Sembra che Mina la chiamasse Molly, da ‘molleggiato’ . Lei come rispondeva?
Questa di Molly le è venuta da quando abbiamo cominciato a lavorare al disco. A me non è venuto proprio un nomignolo, ma ogni volta che arrivavo a Lugano, dicevo: prima devo abbracciare la Regina, e la tenevo un po’ di tempo stretta così… Poi ci si metteva a lavorare.
Non soffre a rimanere nascosto anche lei, ora che il disco è in uscita?
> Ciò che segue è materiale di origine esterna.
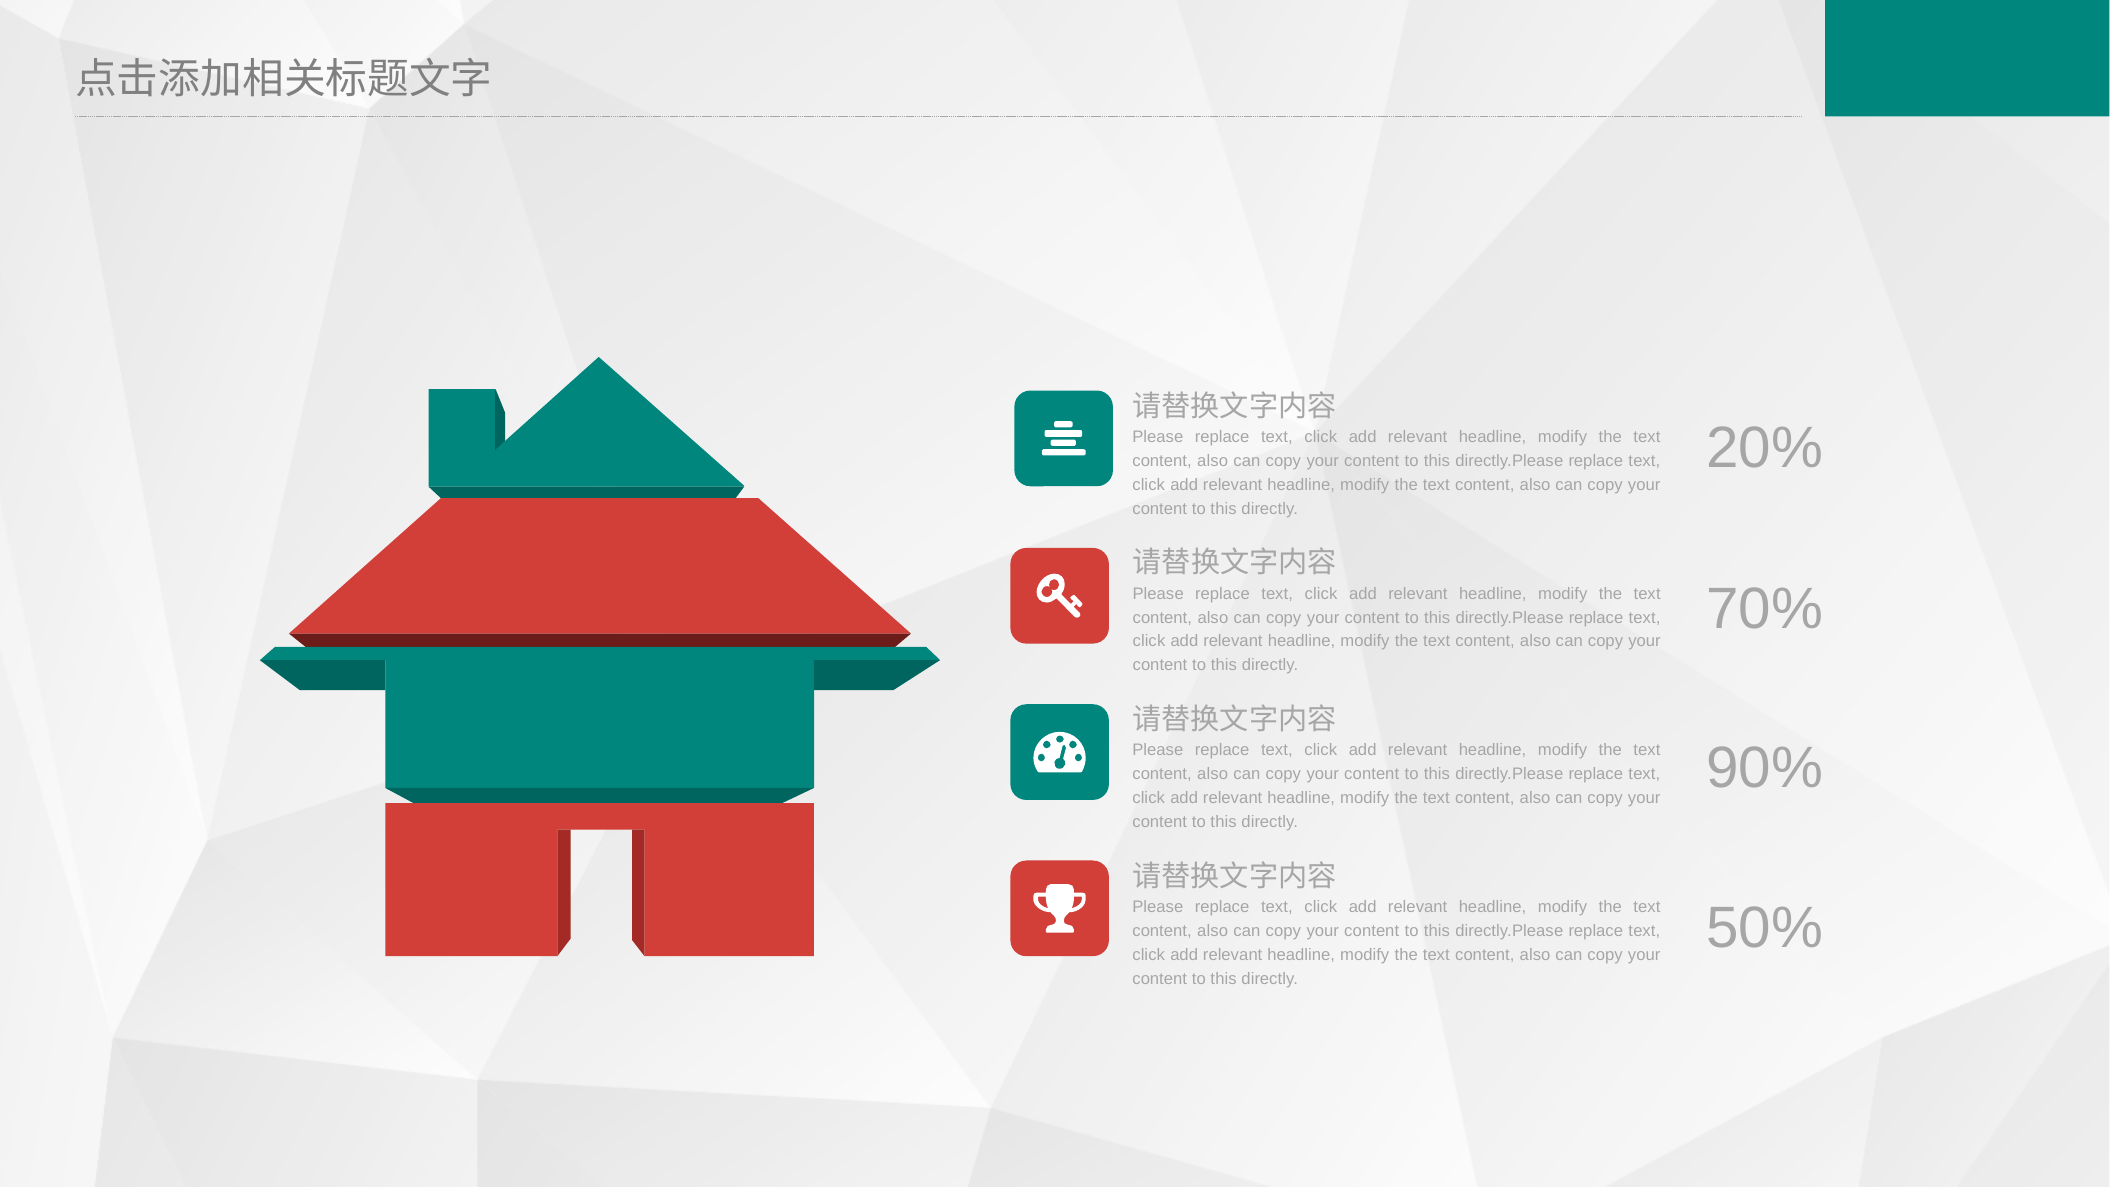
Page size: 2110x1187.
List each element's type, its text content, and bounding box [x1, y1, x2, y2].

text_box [1014, 390, 1113, 487]
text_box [428, 356, 745, 498]
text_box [1010, 547, 1109, 644]
text_box 请替换文字内容 Please replace text, click add relevant headline, modify the text content, also can copy your content to this directly.Please replace text, click add relevant headline, modify the text content, also can copy your content to this directly. [1132, 849, 1662, 988]
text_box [1010, 860, 1109, 957]
text_box 70% [1706, 555, 1824, 640]
text_box 点击添加相关标题文字 [59, 44, 563, 107]
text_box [385, 803, 814, 957]
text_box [259, 646, 941, 804]
text_box 请替换文字内容 Please replace text, click add relevant headline, modify the text content, also can copy your content to this directly.Please replace text, click add relevant headline, modify the text content, also can copy your content to this directly. [1132, 536, 1662, 675]
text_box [288, 498, 911, 646]
text_box 请替换文字内容 Please replace text, click add relevant headline, modify the text content, also can copy your content to this directly.Please replace text, click add relevant headline, modify the text content, also can copy your content to this directly. [1132, 693, 1662, 831]
picture [0, 0, 2110, 1187]
text_box 50% [1706, 874, 1824, 959]
text_box 90% [1706, 715, 1824, 800]
text_box 20% [1706, 395, 1824, 480]
text_box 请替换文字内容 Please replace text, click add relevant headline, modify the text content, also can copy your content to this directly.Please replace text, click add relevant headline, modify the text content, also can copy your content to this directly. [1132, 379, 1662, 518]
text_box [1010, 704, 1109, 800]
Non tanto, perché anche a me non è che mi si vede molto. Certo che se Mina avesse accettato di fare una sola apparizione in televisione l’avrei fatto volentieri. Ma va bene anche così, me ne sto tranquillo, sto qui ad aspettare gli applausi, se verranno, anzi l’eco degli applausi.
L’avventura continuerà, o la considera esaurita?
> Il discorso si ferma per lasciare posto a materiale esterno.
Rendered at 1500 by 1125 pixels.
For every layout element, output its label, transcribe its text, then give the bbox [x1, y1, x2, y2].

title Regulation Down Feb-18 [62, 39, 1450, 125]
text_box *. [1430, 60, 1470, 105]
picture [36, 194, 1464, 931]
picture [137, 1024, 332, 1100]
Penso che continuerà. Se io e Mina ci divertiamo tanto, e abbiamo deciso alla fine di realizzare questo disco insieme è perché inconsciamente ci sentiamo i più forti, e dimostrarlo è quasi una necessità. Ora, bisogna vedere se con questo disco lo abbiamo dimostrato del tutto, e allora potrebbe esserci un seguito, per dimostrare, e questa è solo una mia personale opinione, quella parte che ancora non fosse venuta fuori…
Possiamo dire che lei avrebbe desiderato un disco più estroso, più folle?
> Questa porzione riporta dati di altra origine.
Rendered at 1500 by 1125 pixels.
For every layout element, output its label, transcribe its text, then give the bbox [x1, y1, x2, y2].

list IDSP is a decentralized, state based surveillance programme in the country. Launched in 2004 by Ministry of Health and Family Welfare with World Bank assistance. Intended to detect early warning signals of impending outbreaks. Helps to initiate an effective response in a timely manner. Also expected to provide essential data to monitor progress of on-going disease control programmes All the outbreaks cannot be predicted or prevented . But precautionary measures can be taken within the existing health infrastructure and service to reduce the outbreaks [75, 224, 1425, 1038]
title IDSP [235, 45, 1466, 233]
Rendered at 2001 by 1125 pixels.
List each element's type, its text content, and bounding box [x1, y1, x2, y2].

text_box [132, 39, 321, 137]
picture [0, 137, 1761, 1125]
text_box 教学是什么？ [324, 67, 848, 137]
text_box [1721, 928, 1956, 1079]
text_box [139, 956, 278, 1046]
Il disco lo reputo un buon disco. Non lo reputo un disco forte. Ci sono tre o quattro pezzi con delle impennate inaspettate. Quello che dico io è che a un progetto così importante dovevamo dedicare più tempo. Non è stata colpa di nessuno, solo che il fatto che la notizia sia trapelata ci ha messo un po’ di fretta. Abbiamo fissato una scadenza e questo ci ha condizionato. Ma diciamo che io mi accontento, perché ho anche questa virtù di accontentarmi…
Qualcuno, maliziosamente, ha dubitato che un disco del genere possa avere un pubblico. Lei come risponderebbe?
Non ci ho proprio pensato, mentre realizzavamo il disco. Ma penso che il pubblico potrebbe essere tutto, quello della nostra generazione, ovviamente, ma penso anche ai giovani. L’attesa che c’è stata è dovuta all’eccezionalità del fatto che due che sono sulla scena da quarant’anni si sono messi a lavorare insieme. La notizia è divampata, giornali, telegiornali, per cui magari anche i ragazzi saranno costretti almeno a dare un’occhiata, ammesso che esistano giovani che ascoltano solo certe cose e altre no. E’ come se un giovane studiasse solo la geografia e il latino. E come se io e Mina fossimo la storia e la matematica.